Sementara itu, untuk BUMN dan Swasta, aturan diberlakukan melalui Surat Edaran (SE) Menteri Ketenagakerjaan NOMOR M/6/HK.04/III/2026 tentang WFH dan program optimasi pemanfaatan energi di tempat kerja.

Dalam beleid tersebut, kebijakan WFH diberikan selama 1 hari selama sepekan. Namun, masing-masing perusahaan diberi kelonggaran untuk menentukan hari sesuai dengan kebijakan masing-masing, berikut jam kerjanya.

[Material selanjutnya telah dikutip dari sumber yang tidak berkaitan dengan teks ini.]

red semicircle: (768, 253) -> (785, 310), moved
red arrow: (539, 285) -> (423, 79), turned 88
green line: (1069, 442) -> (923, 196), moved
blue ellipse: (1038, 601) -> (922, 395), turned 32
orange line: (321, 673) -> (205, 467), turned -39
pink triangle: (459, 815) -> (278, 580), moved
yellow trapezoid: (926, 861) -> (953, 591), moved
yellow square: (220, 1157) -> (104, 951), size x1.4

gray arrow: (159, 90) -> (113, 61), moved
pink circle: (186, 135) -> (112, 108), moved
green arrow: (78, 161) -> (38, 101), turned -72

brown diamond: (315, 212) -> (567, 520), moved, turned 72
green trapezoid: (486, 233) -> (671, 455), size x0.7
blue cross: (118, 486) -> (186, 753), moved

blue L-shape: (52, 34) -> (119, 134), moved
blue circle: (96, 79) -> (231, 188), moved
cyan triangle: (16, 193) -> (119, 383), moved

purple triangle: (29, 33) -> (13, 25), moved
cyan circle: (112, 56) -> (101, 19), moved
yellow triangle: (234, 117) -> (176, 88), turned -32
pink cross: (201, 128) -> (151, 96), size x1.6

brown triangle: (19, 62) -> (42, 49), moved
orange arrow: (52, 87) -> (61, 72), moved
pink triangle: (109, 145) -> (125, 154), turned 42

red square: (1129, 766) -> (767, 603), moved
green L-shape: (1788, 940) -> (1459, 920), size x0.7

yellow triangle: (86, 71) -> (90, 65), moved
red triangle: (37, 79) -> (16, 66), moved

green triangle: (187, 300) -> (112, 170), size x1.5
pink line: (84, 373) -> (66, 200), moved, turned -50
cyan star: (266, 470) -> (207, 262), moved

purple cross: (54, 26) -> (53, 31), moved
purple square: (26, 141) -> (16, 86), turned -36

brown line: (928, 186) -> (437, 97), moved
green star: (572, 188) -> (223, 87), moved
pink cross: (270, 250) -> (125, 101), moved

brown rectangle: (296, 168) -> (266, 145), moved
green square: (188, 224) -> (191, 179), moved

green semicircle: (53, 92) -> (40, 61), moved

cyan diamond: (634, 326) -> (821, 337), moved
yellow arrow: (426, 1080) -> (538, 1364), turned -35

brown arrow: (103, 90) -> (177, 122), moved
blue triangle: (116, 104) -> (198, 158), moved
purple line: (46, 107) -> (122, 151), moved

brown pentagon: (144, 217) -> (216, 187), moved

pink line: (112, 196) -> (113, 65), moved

Namun, aturan tersebut meminta agar perusahaan juga tetap memberikan upah/hak tetap dibayarkan sesuai ketentuan tanpa dikurangi. Pelaksanaan WFH juga tidak mengurangi cuti tahunan.

Tetapi, pengecualian berlaku khusus untuk sektor tertentu seperti; sektor kesehatan (rumah sakit, klinik, tenaga medis, dan farmasi), sektor energi (bahan bakar minyak, gas, dan listrik), sektor infrastruktur dan sektor pelayanan masyarakat (jalan tol, air bersih dan pengangkutan sampah).

Selain itu, ada juga sektor ritel/perdagangan (bahan pokok, pelayanan perdagangan langsung, pasar, dan tempat perbelanjaan), sektor industri dan produksi (pabrik-pabrik dan industri yang memerlukan kehadiran fisik untuk operasional mesin dan produksi), hingga sektor jasa perhotelan, pariwisata.

Seluruh kebijakan tersebut diketahui berlaku selama 2 bulan atau akan selesai pada awal Juni mendatang. Namun, pemerintah berencana memperpanjangnya lagi selama 2 bulan ke depan.